Work item: An exact copy of the data is required; the images should not appear in it.

(Information supplied Opens)

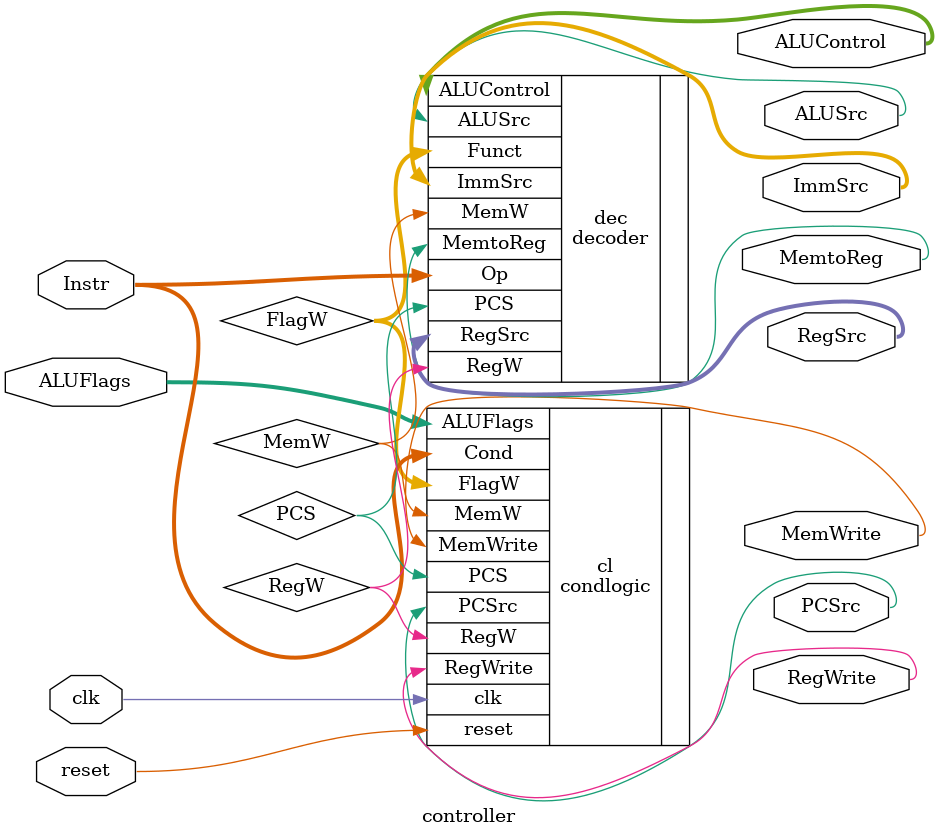
<source format=sv>
module controller (
  input logic clk, reset,
  input logic [31:12] Instr,
  input logic [3:0] ALUFlags,
  output logic [1:0] RegSrc,
  output logic RegWrite,
  output logic [1:0] ImmSrc,
  output logic ALUSrc,
  output logic [1:0] ALUControl,
  output logic MemWrite, MemtoReg,
  output logic PCSrc
);

  logic [1:0] FlagW;
  logic PCS, RegW, MemW;

  // Decoder instantiation
  decoder dec (
    .Op(Instr),
    .Funct(FlagW),
    .PCS(PCS),
    .RegW(RegW),
    .MemW(MemW),
    .MemtoReg(MemtoReg),
    .ALUSrc(ALUSrc),
    .ImmSrc(ImmSrc),
    .RegSrc(RegSrc),
    .ALUControl(ALUControl)
  );

  // Conditional logic instantiation
  condlogic cl (
    .clk(clk),
    .reset(reset),
    .Cond(Instr),
    .ALUFlags(ALUFlags),
    .FlagW(FlagW),
    .PCS(PCS),
    .RegW(RegW),
    .MemW(MemW),
    .PCSrc(PCSrc),
    .RegWrite(RegWrite),
    .MemWrite(MemWrite)
  );

endmodule

</source>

(Information supplied Closes)

Solution for this problem:
<source format=sv>
module controller (
  input logic clk, reset,
  input logic [31:12] Instr,
  input logic [3:0] ALUFlags,
  output logic [1:0] RegSrc,
  output logic RegWrite,
  output logic [1:0] ImmSrc,
  output logic ALUSrc,
  output logic [1:0] ALUControl,
  output logic MemWrite, MemtoReg,
  output logic PCSrc
);

  logic [1:0] FlagW;
  logic PCS, RegW, MemW;

  // Decoder instantiation
  decoder dec (
    .Op(Instr),
    .Funct(FlagW),
    .PCS(PCS),
    .RegW(RegW),
    .MemW(MemW),
    .MemtoReg(MemtoReg),
    .ALUSrc(ALUSrc),
    .ImmSrc(ImmSrc),
    .RegSrc(RegSrc),
    .ALUControl(ALUControl)
  );

  // Conditional logic instantiation
  condlogic cl (
    .clk(clk),
    .reset(reset),
    .Cond(Instr),
    .ALUFlags(ALUFlags),
    .FlagW(FlagW),
    .PCS(PCS),
    .RegW(RegW),
    .MemW(MemW),
    .PCSrc(PCSrc),
    .RegWrite(RegWrite),
    .MemWrite(MemWrite)
  );

endmodule

</source>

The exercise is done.